══ Provided records ══
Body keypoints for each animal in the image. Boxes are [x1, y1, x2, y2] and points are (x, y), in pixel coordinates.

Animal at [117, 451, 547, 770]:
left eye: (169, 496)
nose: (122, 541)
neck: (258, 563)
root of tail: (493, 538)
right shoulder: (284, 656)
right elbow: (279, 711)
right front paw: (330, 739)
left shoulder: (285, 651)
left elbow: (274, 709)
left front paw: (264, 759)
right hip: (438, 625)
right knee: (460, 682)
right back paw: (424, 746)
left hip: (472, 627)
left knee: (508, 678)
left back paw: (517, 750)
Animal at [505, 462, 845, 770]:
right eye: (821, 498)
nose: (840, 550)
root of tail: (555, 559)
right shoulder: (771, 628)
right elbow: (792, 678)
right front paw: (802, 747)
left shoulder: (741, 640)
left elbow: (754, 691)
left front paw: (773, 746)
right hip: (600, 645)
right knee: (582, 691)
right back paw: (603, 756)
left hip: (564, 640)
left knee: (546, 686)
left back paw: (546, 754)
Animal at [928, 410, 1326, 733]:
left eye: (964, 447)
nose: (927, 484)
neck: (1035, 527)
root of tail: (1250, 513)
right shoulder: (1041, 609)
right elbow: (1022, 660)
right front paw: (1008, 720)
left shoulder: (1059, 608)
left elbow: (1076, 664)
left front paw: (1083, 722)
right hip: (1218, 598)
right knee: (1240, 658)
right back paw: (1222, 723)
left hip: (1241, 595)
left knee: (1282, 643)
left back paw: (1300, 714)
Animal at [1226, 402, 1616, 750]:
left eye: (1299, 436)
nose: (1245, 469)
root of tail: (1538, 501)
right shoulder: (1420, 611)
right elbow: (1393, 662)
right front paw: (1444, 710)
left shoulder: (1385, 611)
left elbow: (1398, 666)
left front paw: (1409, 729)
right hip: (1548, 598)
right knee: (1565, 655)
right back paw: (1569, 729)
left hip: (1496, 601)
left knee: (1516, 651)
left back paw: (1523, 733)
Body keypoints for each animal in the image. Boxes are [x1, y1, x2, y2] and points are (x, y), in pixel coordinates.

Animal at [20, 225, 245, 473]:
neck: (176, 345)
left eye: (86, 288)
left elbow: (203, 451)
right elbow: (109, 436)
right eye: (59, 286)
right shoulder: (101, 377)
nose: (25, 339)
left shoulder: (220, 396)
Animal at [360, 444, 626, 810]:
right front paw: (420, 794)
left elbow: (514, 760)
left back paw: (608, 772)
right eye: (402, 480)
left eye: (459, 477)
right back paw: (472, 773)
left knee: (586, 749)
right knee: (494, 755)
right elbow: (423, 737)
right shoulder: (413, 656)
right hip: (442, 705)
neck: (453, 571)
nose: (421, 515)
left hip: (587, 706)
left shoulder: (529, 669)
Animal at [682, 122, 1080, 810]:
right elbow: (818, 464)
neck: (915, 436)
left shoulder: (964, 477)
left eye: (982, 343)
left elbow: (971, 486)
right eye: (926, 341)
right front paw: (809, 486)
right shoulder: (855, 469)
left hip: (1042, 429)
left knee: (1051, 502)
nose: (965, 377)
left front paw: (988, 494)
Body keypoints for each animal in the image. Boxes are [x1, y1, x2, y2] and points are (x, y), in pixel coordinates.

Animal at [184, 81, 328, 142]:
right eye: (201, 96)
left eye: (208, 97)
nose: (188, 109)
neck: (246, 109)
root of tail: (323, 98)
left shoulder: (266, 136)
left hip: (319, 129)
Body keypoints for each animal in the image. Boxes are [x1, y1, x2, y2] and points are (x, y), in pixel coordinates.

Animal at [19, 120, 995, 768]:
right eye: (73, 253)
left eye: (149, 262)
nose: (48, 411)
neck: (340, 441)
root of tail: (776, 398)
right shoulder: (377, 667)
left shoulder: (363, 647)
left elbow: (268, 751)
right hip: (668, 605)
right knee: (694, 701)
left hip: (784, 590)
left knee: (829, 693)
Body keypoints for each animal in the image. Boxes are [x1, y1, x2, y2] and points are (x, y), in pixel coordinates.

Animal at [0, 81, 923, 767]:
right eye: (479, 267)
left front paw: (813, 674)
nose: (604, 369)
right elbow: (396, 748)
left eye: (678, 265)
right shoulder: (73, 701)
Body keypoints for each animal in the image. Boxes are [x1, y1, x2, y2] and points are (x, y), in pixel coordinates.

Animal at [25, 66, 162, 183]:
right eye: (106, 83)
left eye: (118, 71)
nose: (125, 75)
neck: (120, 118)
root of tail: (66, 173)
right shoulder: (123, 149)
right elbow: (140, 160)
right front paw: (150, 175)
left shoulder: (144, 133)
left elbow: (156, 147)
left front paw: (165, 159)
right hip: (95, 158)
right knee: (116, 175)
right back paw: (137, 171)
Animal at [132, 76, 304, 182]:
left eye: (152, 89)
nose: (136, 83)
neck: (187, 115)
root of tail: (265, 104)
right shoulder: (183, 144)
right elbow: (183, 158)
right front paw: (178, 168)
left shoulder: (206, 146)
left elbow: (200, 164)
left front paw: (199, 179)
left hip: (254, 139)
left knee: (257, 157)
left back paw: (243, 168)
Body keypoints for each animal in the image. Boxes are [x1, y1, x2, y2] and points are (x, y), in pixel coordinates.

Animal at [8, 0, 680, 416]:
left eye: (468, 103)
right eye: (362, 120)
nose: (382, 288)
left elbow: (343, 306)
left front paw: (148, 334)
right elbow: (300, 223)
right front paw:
═══
--- What this task involves ---
Give the records again, complete and exact.

--- Output below ---
Body keypoints for each animal in the image. Boxes are [x1, y1, x2, y2] and points are (x, y), in pixel coordinates.

Animal at [117, 451, 547, 770]:
left eye: (169, 496)
nose: (122, 541)
neck: (258, 563)
root of tail: (493, 538)
right shoulder: (284, 656)
right elbow: (279, 711)
right front paw: (330, 739)
left shoulder: (285, 651)
left elbow: (274, 709)
left front paw: (264, 759)
right hip: (438, 625)
right knee: (460, 682)
right back paw: (424, 746)
left hip: (472, 627)
left knee: (508, 678)
left back paw: (517, 750)
Animal at [505, 462, 845, 770]:
right eye: (821, 498)
nose: (840, 550)
root of tail: (555, 559)
right shoulder: (771, 628)
right elbow: (792, 678)
right front paw: (802, 747)
left shoulder: (741, 640)
left elbow: (754, 691)
left front paw: (773, 746)
right hip: (600, 645)
right knee: (582, 691)
right back paw: (603, 756)
left hip: (564, 640)
left knee: (546, 686)
left back paw: (546, 754)
Animal at [928, 410, 1326, 733]:
left eye: (964, 447)
nose: (927, 484)
neck: (1035, 527)
root of tail: (1250, 513)
right shoulder: (1041, 609)
right elbow: (1022, 660)
right front paw: (1008, 720)
left shoulder: (1059, 608)
left elbow: (1076, 664)
left front paw: (1083, 722)
right hip: (1218, 598)
right knee: (1240, 658)
right back paw: (1222, 723)
left hip: (1241, 595)
left knee: (1282, 643)
left back paw: (1300, 714)
Animal at [1226, 402, 1616, 750]:
left eye: (1299, 436)
nose: (1245, 469)
root of tail: (1538, 501)
right shoulder: (1420, 611)
right elbow: (1393, 662)
right front paw: (1444, 710)
left shoulder: (1385, 611)
left elbow: (1398, 666)
left front paw: (1409, 729)
right hip: (1548, 598)
right knee: (1565, 655)
right back paw: (1569, 729)
left hip: (1496, 601)
left knee: (1516, 651)
left back paw: (1523, 733)
Body keypoints for each animal in the image. Boxes are [x1, y1, x2, y2] and points are (x, y), in pixel coordinates.

Animal at [20, 225, 245, 473]:
neck: (176, 345)
left eye: (86, 288)
left elbow: (203, 451)
right elbow: (109, 436)
right eye: (59, 286)
right shoulder: (101, 377)
nose: (25, 339)
left shoulder: (220, 396)
Animal at [360, 444, 626, 810]:
right front paw: (420, 794)
left elbow: (514, 760)
left back paw: (608, 772)
right eye: (402, 480)
left eye: (459, 477)
right back paw: (472, 773)
left knee: (586, 749)
right knee: (494, 755)
right elbow: (423, 737)
right shoulder: (413, 656)
right hip: (442, 705)
neck: (453, 571)
nose: (421, 515)
left hip: (587, 706)
left shoulder: (529, 669)
Animal at [682, 122, 1080, 810]:
right elbow: (818, 464)
neck: (915, 436)
left shoulder: (964, 477)
left eye: (982, 343)
left elbow: (971, 486)
right eye: (926, 341)
right front paw: (809, 486)
right shoulder: (855, 469)
left hip: (1042, 429)
left knee: (1051, 502)
nose: (965, 377)
left front paw: (988, 494)
Body keypoints for each animal in the image. Boxes are [x1, y1, x2, y2] and points are (x, y), in pixel coordinates.

Animal at [184, 81, 328, 142]:
right eye: (201, 96)
left eye: (208, 97)
nose: (188, 109)
neck: (246, 109)
root of tail: (323, 98)
left shoulder: (266, 136)
left hip: (319, 129)
Body keypoints for each animal in the image. Boxes are [x1, y1, x2, y2] and points are (x, y), in pixel coordinates.

Animal at [19, 120, 995, 768]:
right eye: (73, 253)
left eye: (149, 262)
nose: (48, 411)
neck: (340, 441)
root of tail: (776, 398)
right shoulder: (377, 667)
left shoulder: (363, 647)
left elbow: (268, 751)
right hip: (668, 605)
right knee: (694, 701)
left hip: (784, 590)
left knee: (829, 693)
Body keypoints for each animal in the image. Boxes are [x1, y1, x2, y2] and points are (x, y), in pixel coordinates.

Animal at [0, 81, 923, 767]:
right eye: (479, 267)
left front paw: (813, 674)
nose: (604, 369)
right elbow: (396, 748)
left eye: (678, 265)
right shoulder: (73, 701)
Body keypoints for each animal in the image. Boxes are [x1, y1, x2, y2] and points are (x, y), in pixel coordinates.

Animal at [25, 66, 162, 183]:
right eye: (106, 83)
left eye: (118, 71)
nose: (125, 75)
neck: (120, 118)
root of tail: (66, 173)
right shoulder: (123, 149)
right elbow: (140, 160)
right front paw: (150, 175)
left shoulder: (144, 133)
left elbow: (156, 147)
left front paw: (165, 159)
right hip: (95, 158)
right knee: (116, 175)
right back paw: (137, 171)
Animal at [132, 76, 304, 182]:
left eye: (152, 89)
nose: (136, 83)
neck: (187, 115)
root of tail: (265, 104)
right shoulder: (183, 144)
right elbow: (183, 158)
right front paw: (178, 168)
left shoulder: (206, 146)
left elbow: (200, 164)
left front paw: (199, 179)
left hip: (254, 139)
left knee: (257, 157)
left back paw: (243, 168)
Body keypoints for each animal in the image. Boxes are [x1, y1, x2, y2] and points are (x, y), in pixel coordinates.

Animal at [8, 0, 680, 416]:
left eye: (468, 103)
right eye: (362, 120)
nose: (382, 288)
left elbow: (343, 306)
left front paw: (148, 334)
right elbow: (300, 223)
right front paw:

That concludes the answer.